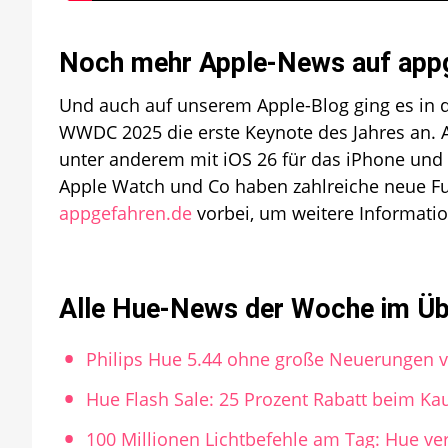
Noch mehr Apple-News auf app
Und auch auf unserem Apple-Blog ging es in 
WWDC 2025 die erste Keynote des Jahres an. Ap
unter anderem mit iOS 26 für das iPhone und 
Apple Watch und Co haben zahlreiche neue F
appgefahren.de
vorbei, um weitere Informatio
Alle Hue-News der Woche im Üb
Philips Hue 5.44 ohne große Neuerungen ve
Hue Flash Sale: 25 Prozent Rabatt beim Ka
100 Millionen Lichtbefehle am Tag: Hue ver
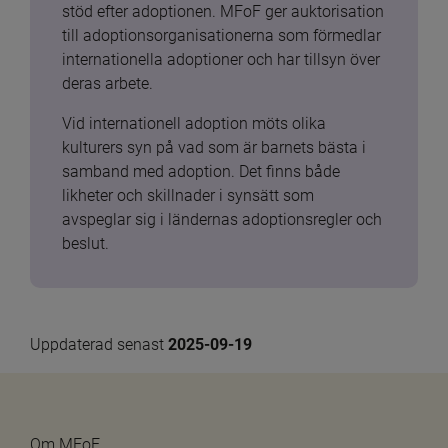
stöd efter adoptionen. MFoF ger auktorisation 
till adoptionsorganisationerna som förmedlar 
internationella adoptioner och har tillsyn över 
deras arbete.
Vid internationell adoption möts olika 
kulturers syn på vad som är barnets bästa i 
samband med adoption. Det finns både 
likheter och skillnader i synsätt som 
avspeglar sig i ländernas adoptionsregler och 
beslut.
Uppdaterad senast 
2025-09-19
Om MFoF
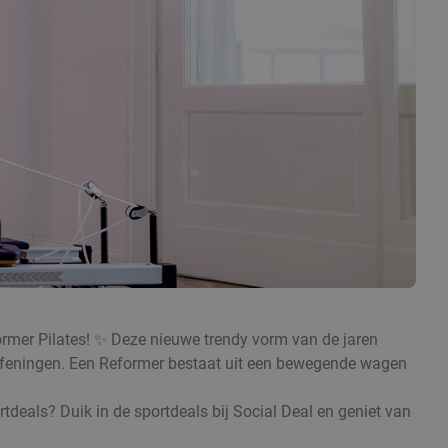
former Pilates! ✨ Deze nieuwe trendy vorm van de jaren
 oefeningen. Een Reformer bestaat uit een bewegende wagen
rtdeals? Duik in de sportdeals bij Social Deal en geniet van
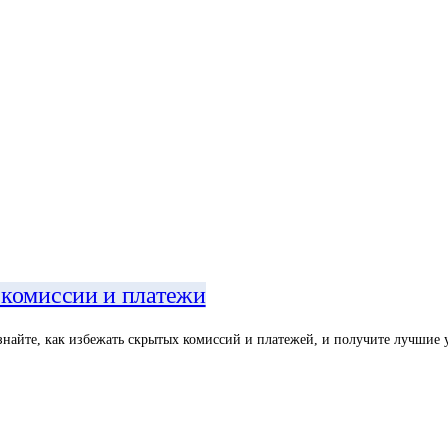
 комиссии и платежи
найте, как избежать скрытых комиссий и платежей, и получите лучшие 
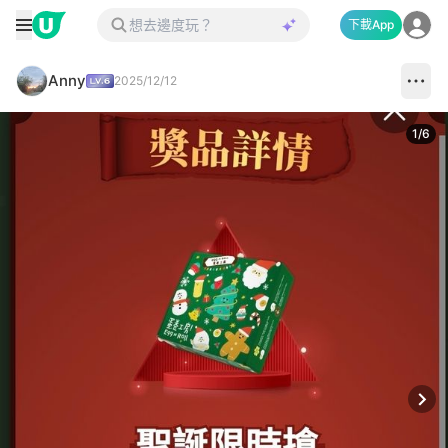
下載App
Anny
2025/12/12
1
/
6
Next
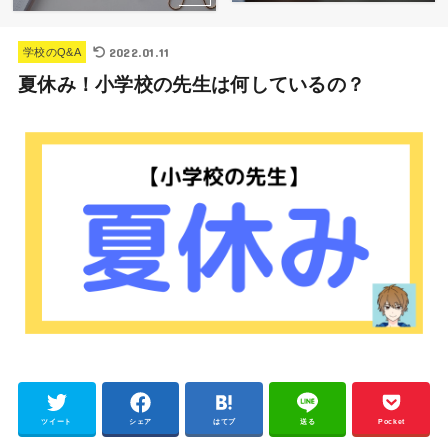
2022.01.11
学校のQ&A
夏休み！小学校の先生は何しているの？
ツイート
シェア
はてブ
送る
Pocket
• • • •
#### WORK TASK:
Everything in the records above should be printed exactly, apart from the pictures.

#### REPLY:
Noch mehr Apple-News auf app
Und auch auf unserem Apple-Blog ging es in 
WWDC 2025 die erste Keynote des Jahres an. Ap
unter anderem mit iOS 26 für das iPhone und 
Apple Watch und Co haben zahlreiche neue F
appgefahren.de
vorbei, um weitere Informatio
Alle Hue-News der Woche im Üb
Philips Hue 5.44 ohne große Neuerungen ve
Hue Flash Sale: 25 Prozent Rabatt beim Ka
100 Millionen Lichtbefehle am Tag: Hue ver
stöd efter adoptionen. MFoF ger auktorisation 
till adoptionsorganisationerna som förmedlar 
internationella adoptioner och har tillsyn över 
deras arbete.
Vid internationell adoption möts olika 
kulturers syn på vad som är barnets bästa i 
samband med adoption. Det finns både 
likheter och skillnader i synsätt som 
avspeglar sig i ländernas adoptionsregler och 
beslut.
Uppdaterad senast 
2025-09-19
Om MFoF
former Pilates! ✨ Deze nieuwe trendy vorm van de jaren
 oefeningen. Een Reformer bestaat uit een bewegende wagen
rtdeals? Duik in de sportdeals bij Social Deal en geniet van
 комиссии и платежи
найте, как избежать скрытых комиссий и платежей, и получите лучшие 
下載App
Anny
2025/12/12
1
/
6
Next
2022.01.11
学校のQ&A
夏休み！小学校の先生は何しているの？
ツイート
シェア
はてブ
送る
Pocket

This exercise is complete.